Computational Study of Li-ion Battery Cathode : Potential Development and Application

Abstract

Among several cathodes, Ni-rich LiNixMnyCozO2 (NMC) layered cathode structures are the most researched and used cathode materials for their high electrochemical performance. Especially, Ni is a key element to achieve a large capacity and reduced cost. To investigate these cathode materials and get insight, it is appropriate using large-scale atomistic simulations such as molecular dynamics (MD). At first, to simulate NMC cathode system, Li-Ni-O interatomic potential has been developed on the basis of the second nearest-neighbor modified embedded-atom method (2NNMEAM) formalism combined with a charge equilibration (Qeq) concept. This potential reproduces fundamental physical properties of the sub-systems’ (lithium-nickel and nickel oxide) as well as the lithium-nickel oxide ternary system in good agreement with experiments and first-principles calculations.
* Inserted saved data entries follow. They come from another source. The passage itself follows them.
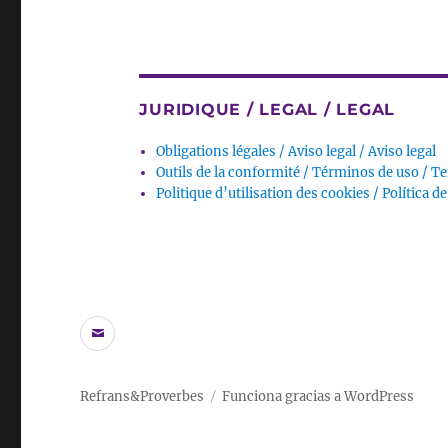
JURIDIQUE / LEGAL / LEGAL
Obligations légales / Aviso legal / Aviso legal
Outils de la conformité / Términos de uso / T
Politique d’utilisation des cookies / Política d
Correo
electrónico
Refrans&Proverbes
Funciona gracias a WordPress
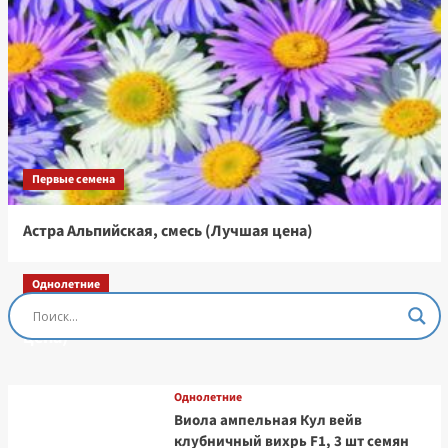
Первые семена
Астра Альпийская, смесь (Лучшая цена)
Однолетние
Остеоспермум Пэшн Роуз, 3 шт семян (Лучшая
цена)
Однолетние
Виола ампельная Кул вейв
клубничный вихрь F1, 3 шт семян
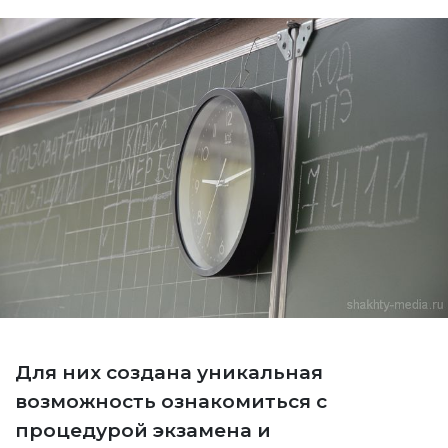
Для них создана уникальная
возможность ознакомиться с
процедурой экзамена и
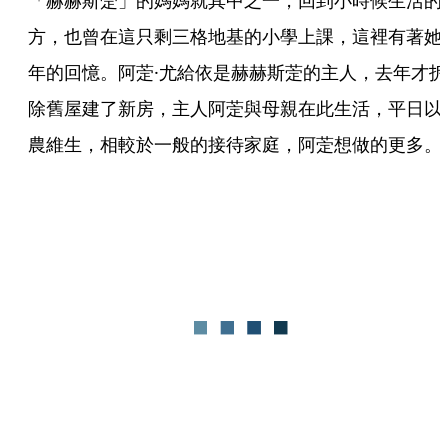
「赫赫斯萣」的媽媽就其中之一，回到小時候生活的
方，也曾在這只剩三格地基的小學上課，這裡有著她
年的回憶。阿萣·尤給依是赫赫斯萣的主人，去年才拆
除舊屋建了新房，主人阿萣與母親在此生活，平日以
農維生，相較於一般的接待家庭，阿萣想做的更多。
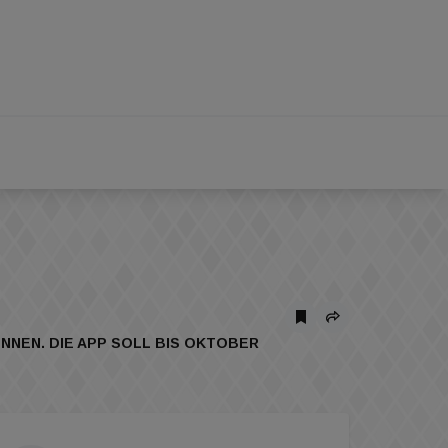
NEN. DIE APP SOLL BIS OKTOBER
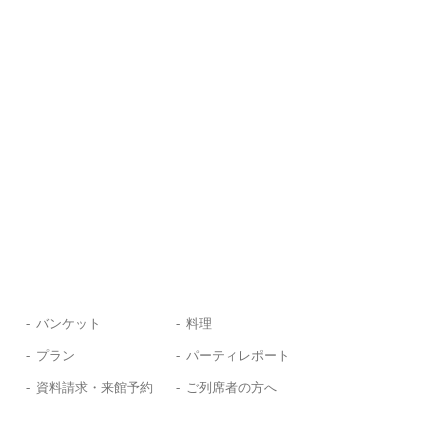
バンケット
料理
プラン
パーティレポート
資料請求・来館予約
ご列席者の方へ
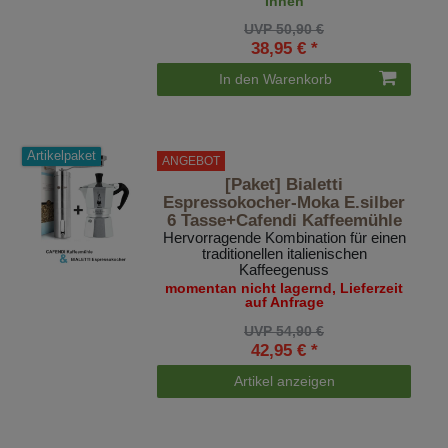
Ihnen
UVP 50,90 €
38,95 € *
In den Warenkorb
Artikelpaket
ANGEBOT
[Paket] Bialetti
Espressokocher-Moka E.silber
6 Tasse+Cafendi Kaffeemühle
Hervorragende Kombination für einen
traditionellen italienischen
Kaffeegenuss
momentan nicht lagernd, Lieferzeit
auf Anfrage
UVP 54,90 €
42,95 € *
Artikel anzeigen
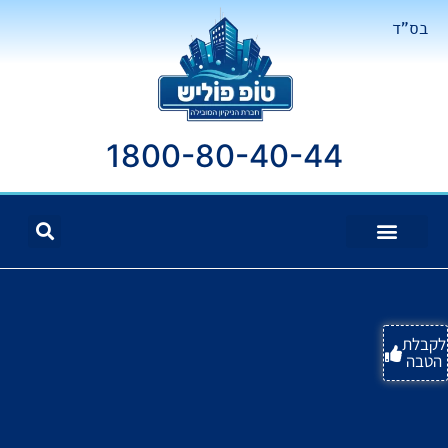
בס"ד
1800-80-40-44
לקבלת
הטבה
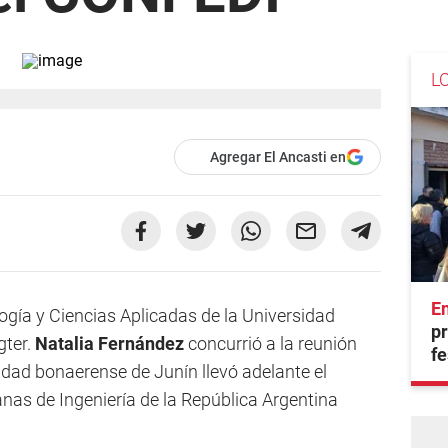
L
Agregar El Ancasti en
En
ogía y Ciencias Aplicadas de la Universidad
pr
gter.
Natalia Fernández
concurrió a la reunión
fe
idad bonaerense de Junín llevó adelante el
as de Ingeniería de la República Argentina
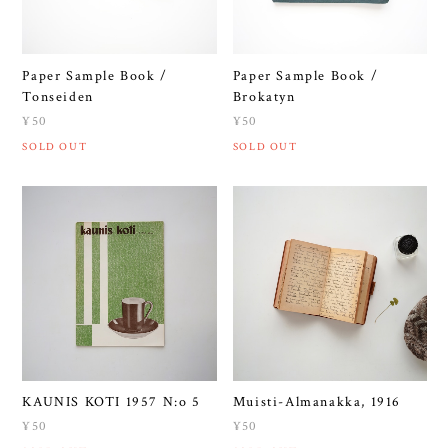
Paper Sample Book /
Paper Sample Book /
Tonseiden
Brokatyn
¥50
¥50
SOLD OUT
SOLD OUT
KAUNIS KOTI 1957 N:o 5
Muisti-Almanakka, 1916
¥50
¥50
The activation energy and diffusion coefficients for lithium migration in Li1-xNiO2 layered structures are also calculated by using this potential and the results show the same tendency as the experimental observations. Then, an 2NNMEAM + Qeq interatomic potential for the Li-Ni-Mn-Co-O quinary system is developed by newly developing or modifying interatomic potentials for sub-unary, binary and ternary systems. This potential is utilized to analyze the Li/Ni intermixing effect on Ni-rich cathode properties (lithium diffusion for rate properties, change in lattice parameter and internal stress for structural stability). The results demonstrate how cathode properties are affected by the intermixing and that controlling the intermixing will be particularly important in Ni-rich cathode materials. The quinary potential will also be useful for analyzing various material phenomena and designing cathode materials.